Appropriation artistique de l'univers de Tintin : entre démarche créative revendiquée et contrefaçon

Tintinimaginatio (anciennement Moulinsart), chargée de la gestion des droits d’auteur d’Hergé sur l’univers de Tintin, a assigné en contrefaçon un artiste plasticien et une galerie.

Il leur était reproché d’avoir commercialisé des sculptures reproduisant le buste de Tintin et la fusée rouge et blanche.

L’artiste se prévalait d'une démarche artistique inspirée du pop art, présentée comme un hommage à Tintin ou comme une parodie.

𝐏𝐨𝐬𝐢𝐭𝐢𝐨𝐧 𝐝𝐞 𝐥𝐚 𝐂𝐨𝐮𝐫 – 𝐜𝐨𝐧𝐭𝐫𝐞𝐟𝐚𝐜̧𝐨𝐧 𝐜𝐚𝐫𝐚𝐜𝐭𝐞́𝐫𝐢𝐬𝐞́𝐞

➡️ Tintin et la fusée sont protégés par le droit d'auteur.

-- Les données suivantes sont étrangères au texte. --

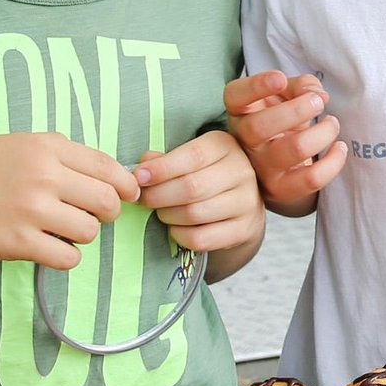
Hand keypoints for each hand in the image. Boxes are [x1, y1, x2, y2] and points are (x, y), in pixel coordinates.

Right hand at [0, 131, 140, 268]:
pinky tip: (48, 247)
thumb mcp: (17, 144)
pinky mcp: (21, 243)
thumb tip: (104, 171)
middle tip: (93, 215)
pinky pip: (68, 257)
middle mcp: (44, 175)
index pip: (107, 166)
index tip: (129, 194)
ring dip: (82, 234)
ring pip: (90, 231)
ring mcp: (33, 210)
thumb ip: (57, 153)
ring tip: (60, 229)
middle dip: (108, 212)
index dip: (125, 184)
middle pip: (107, 201)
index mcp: (46, 147)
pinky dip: (64, 255)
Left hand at [137, 131, 264, 254]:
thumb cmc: (205, 175)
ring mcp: (246, 202)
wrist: (239, 205)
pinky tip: (176, 228)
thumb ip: (165, 160)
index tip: (139, 177)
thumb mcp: (188, 158)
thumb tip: (143, 168)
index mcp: (225, 146)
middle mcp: (241, 172)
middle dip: (158, 195)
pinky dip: (180, 235)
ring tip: (161, 211)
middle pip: (192, 187)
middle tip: (142, 199)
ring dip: (167, 215)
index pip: (193, 155)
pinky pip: (201, 238)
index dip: (162, 168)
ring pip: (195, 214)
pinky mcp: (244, 230)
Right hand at [224, 71, 345, 204]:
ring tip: (332, 123)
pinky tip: (339, 147)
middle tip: (318, 102)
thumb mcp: (286, 95)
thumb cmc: (282, 120)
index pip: (235, 96)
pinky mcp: (282, 190)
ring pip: (294, 149)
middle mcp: (244, 141)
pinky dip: (333, 161)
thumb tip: (317, 95)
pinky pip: (311, 179)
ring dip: (322, 132)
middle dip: (297, 110)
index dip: (256, 86)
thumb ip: (300, 85)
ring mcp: (261, 168)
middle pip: (260, 126)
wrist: (281, 165)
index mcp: (240, 112)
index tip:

➡️ Malgré l'apport artistique personnel de l'artiste (habillages colorés, marouflage), les sculptures reprennent de manière identifiable les traits distinctifs de l'univers de Tintin.

La liberté de création invoquée est écartée :

➡️ Si le droit d'auteur n'a pas vocation à brider la créativité artistique, la liberté d'expression ne peut légitimer une appropriation parasitaire tirant profit de la notoriété d'une œuvre iconique et du travail créatif de son auteur.

Idem pour l’exception de parodie :

➡️ Par principe, une œuvre divulguée peut faire l’objet d’une parodie, sous réserve du respect de conditions strictes.

➡️ Les sculptures relèvent d’une réinterprétation artistique de l’univers de Tintin, sans détournement critique ou humoristique de l’œuvre originale, ce qui exclut la qualification de parodie.

𝐂𝐨𝐧𝐬𝐞𝐢𝐥𝐬

L’univers de Tintin, à l'origine de nombreuses créations artistiques, est régulièrement source de contentieux.

➡️ Il est vivement recommandé d'obtenir l'autorisation des titulaires de droits avant toute réutilisation créative d'une œuvre protégée, même lorsque la démarche artistique est revendiquée comme un hommage.

➡️ En cas de parodie, cette autorisation n'est pas nécessaire, sous réserve que les conditions strictes de cette exception soient réunies — conditions appréciées avec rigueur par les juges.

Deux précisions intéressantes ressortent de cette décision :

▶️ La parodie s'apprécie exclusivement au regard des oeuvres incriminées.

Ici l'artiste se prévalait d'une sculpture distincte représentant Tintin avec une moustache hitlérienne pour invoquer une démarche parodique globale. Cet argument est écarté : seule l'analyse des œuvres effectivement poursuivies est pertinente.

▶️ La parodie s’apprécie objectivement, indépendamment de l’intention revendiquée par l’artiste.

Réflexion finale :

Qualifier une œuvre d’humoristique ou de satirique repose sur une appréciation intrinsèquement subjective. Or, il n'appartient pas aux juges de déterminer ce qui serait « drôle » ou provocant — ils doivent pourtant trancher cette question.

Se prévaloir de l'exception de parodie peut parfois présenter un risque et un certain aléa.